• _Exercise task a_
Check whether each statement agrees with the Atlantic Canada construction text, answering yes or no and quoting the exact words that decide it: (i) New Brunswick's construction employment in 2010 was 25% higher than in 2008; (ii) Nova Scotia's non-residential employment is expected to stay near current levels until 2015; (iii) in PEI, job gains are strongest in residential projects.

• _Text shown_
========================================

Ottawa − Atlantic Canada’s construction industry will see moderate to record growth over the next several years. The key focus will be on Newfoundland and Labrador where the dramatic ramping up of major industrial and utility/resource projects will challenge the construction industry’s ability to meet demand for non-residential trades and occupations. Limited population and labour force growth across the Atlantic region may complicate managing the peak labour requirements for these projects.
In New Brunswick construction employment reached a record high in 2010, up by 25% compared to 2008. Going forward, however, employment is estimated to decline as current projects wind down.
Nova Scotia’s construction industry will experience moderate growth across the scenario. Employment in non-residential construction hit a record high in 2010 and is estimated to remain at near current levels until 2013 before activity declines as major industrial and engineering projects end.
For PEI, current levels of construction activity are high by historical standards. Job gains are strongest in industrial and engineering projects, ramping up employment by as much as 30% in some trades and occupations.

========================================

• _Dataset_
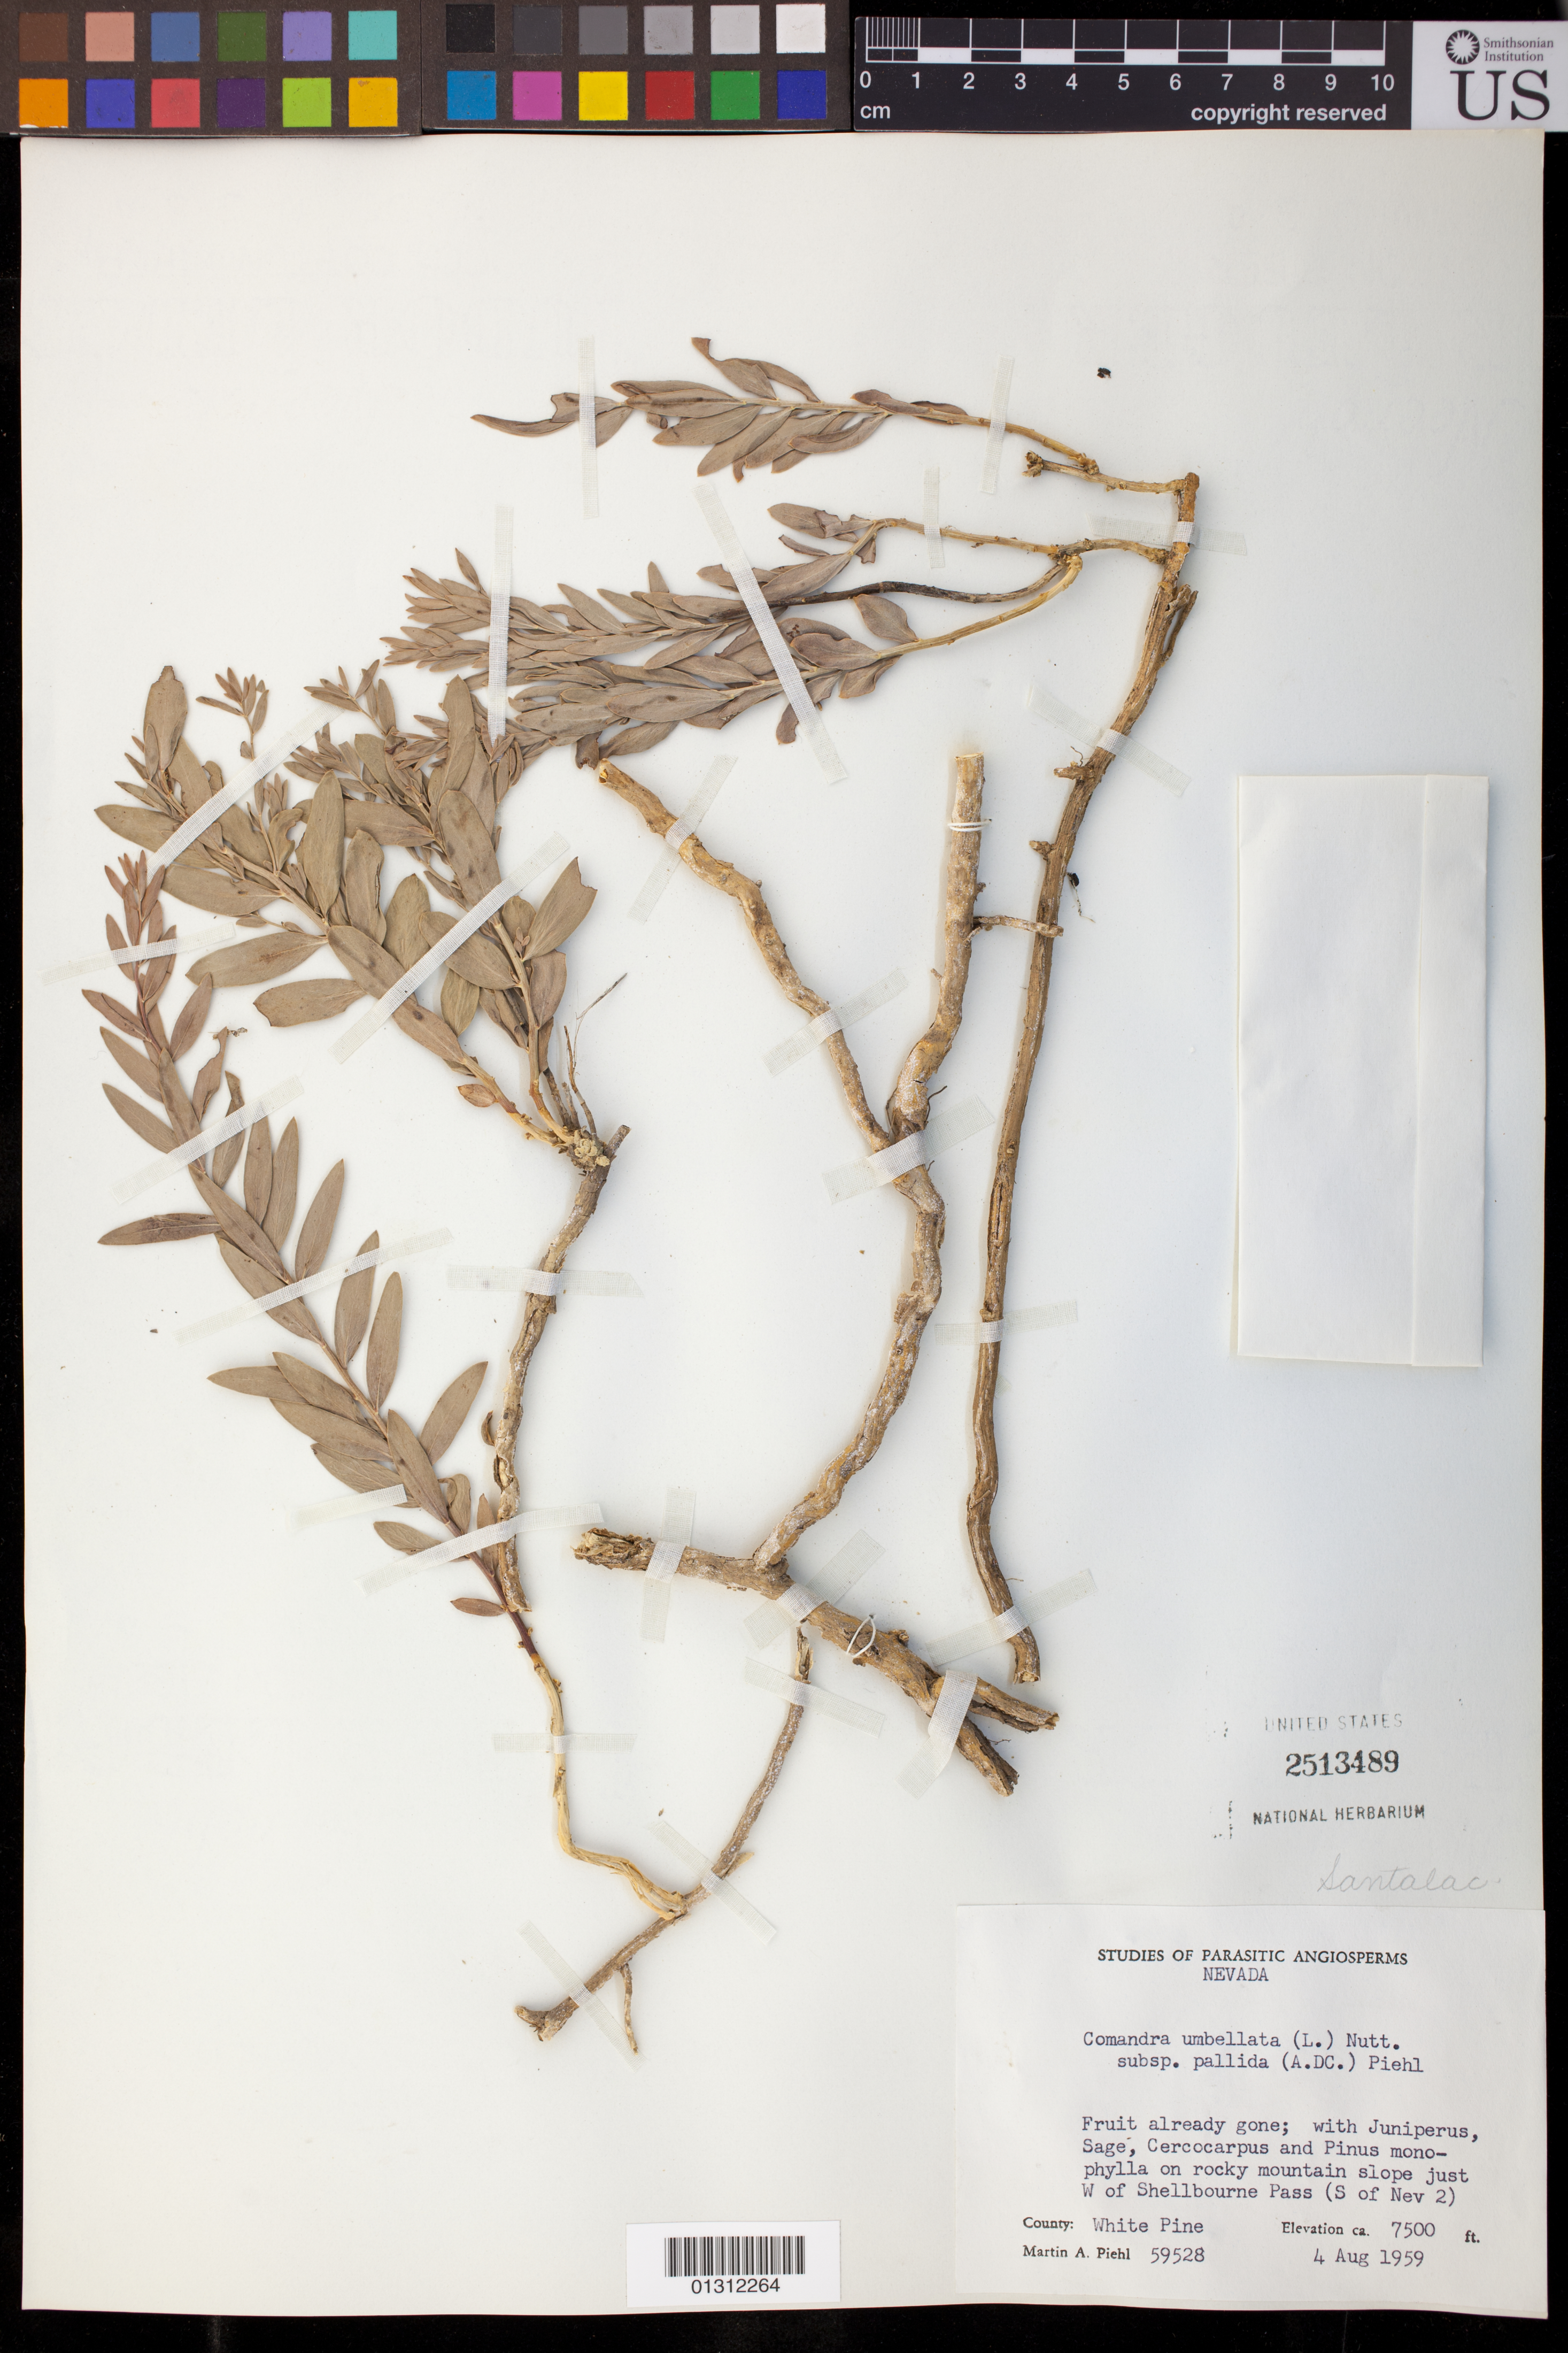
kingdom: Plantae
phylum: Tracheophyta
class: Magnoliopsida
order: Santalales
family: Comandraceae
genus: Comandra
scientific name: Comandra umbellata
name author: (L.) Nutt.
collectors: M. Piehl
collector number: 59528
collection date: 1959-08-04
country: United States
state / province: Nevada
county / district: White Pine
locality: W of Shellbourne Pass (S of Nev 2)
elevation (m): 2286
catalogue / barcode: US 2513489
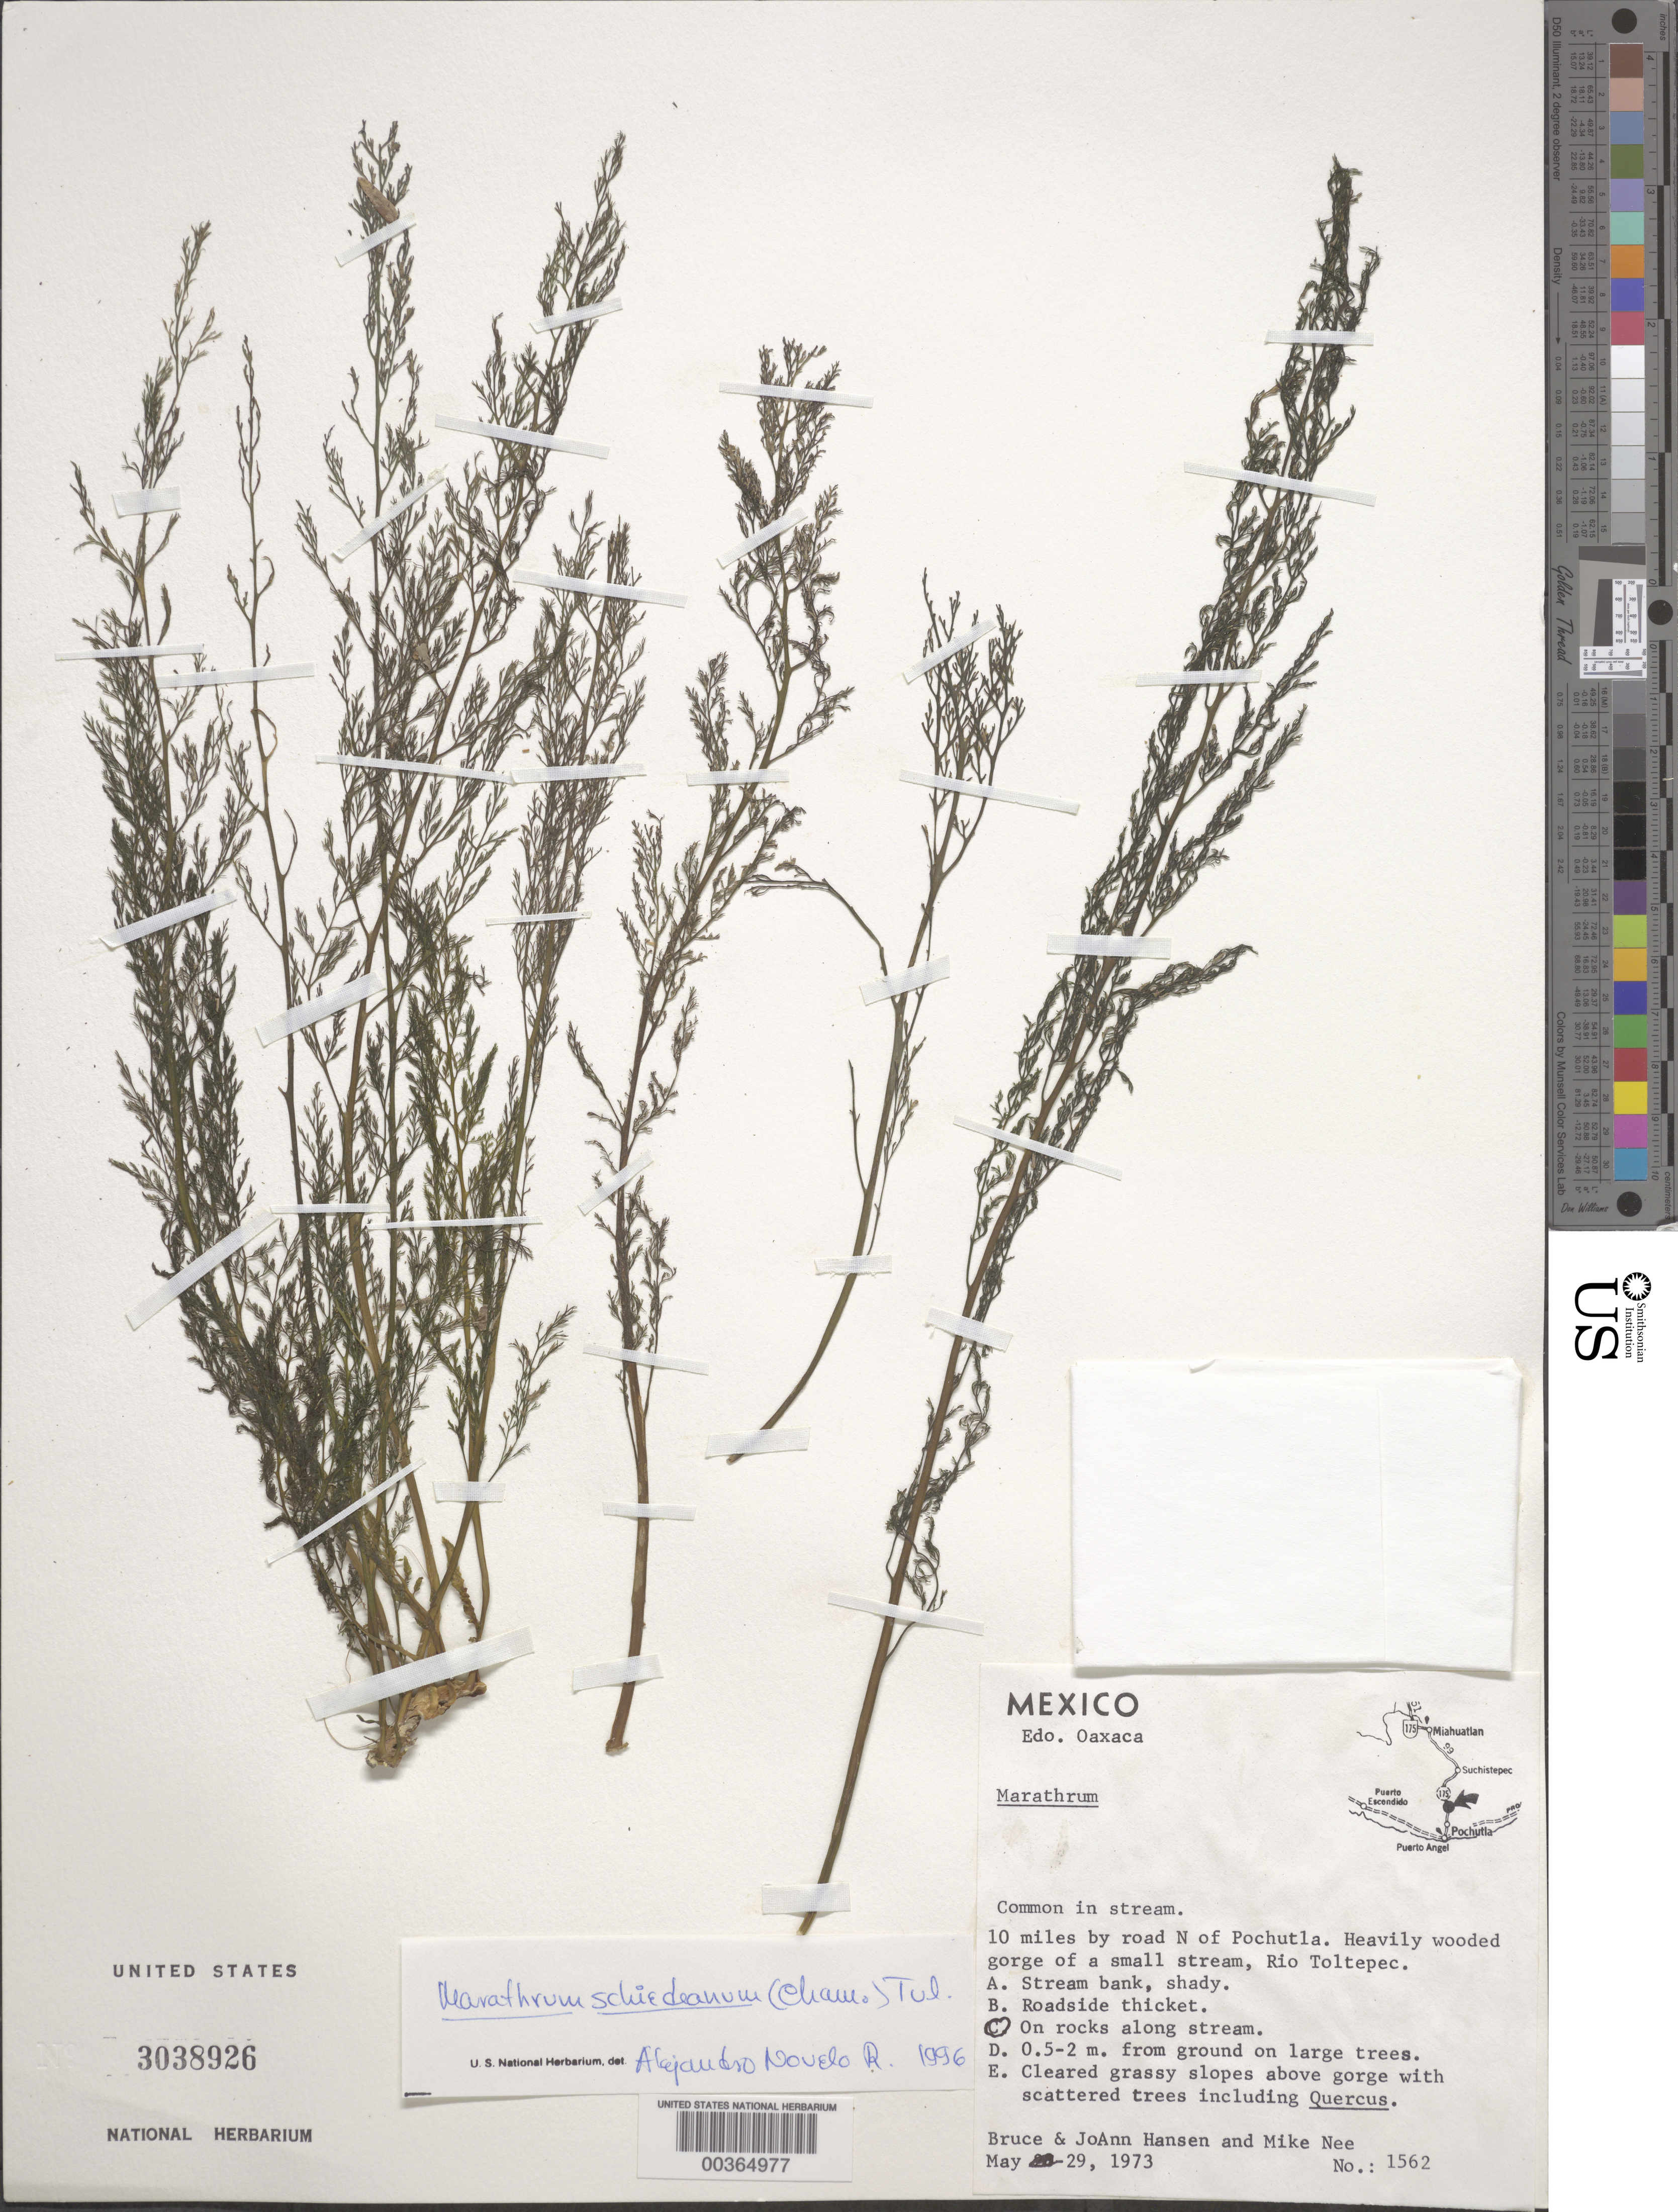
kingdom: Plantae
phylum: Tracheophyta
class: Magnoliopsida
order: Malpighiales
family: Podostemaceae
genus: Marathrum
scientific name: Marathrum schiedeanum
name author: Cham.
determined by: Novelo R., A.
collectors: B. Hansen, J. Hansen & M. Nee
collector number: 1562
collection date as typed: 29 May 1973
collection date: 1973-05-29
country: Mexico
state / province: Oaxaca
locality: N of Pochutla, rio toltepec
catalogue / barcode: US 3038926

========================================

• _Exercise task b_
Reproduce the entries starting at the line that contains "family: Podostemaceae" and ending at the line that contains "locality: N of Pochutla, rio toltepec", with "collectors" changed to "collected by" and nothing else altered.

• _Task result a_
(i) Yes: "up by 25% compared to 2008"
(ii) No: "is estimated to remain at near current levels until 2013"
(iii) No: "Job gains are strongest in industrial and engineering projects"

• _Task result b_
family: Podostemaceae
genus: Marathrum
scientific name: Marathrum schiedeanum
name author: Cham.
determined by: Novelo R., A.
collected by: B. Hansen, J. Hansen & M. Nee
collector number: 1562
collection date as typed: 29 May 1973
collection date: 1973-05-29
country: Mexico
state / province: Oaxaca
locality: N of Pochutla, rio toltepec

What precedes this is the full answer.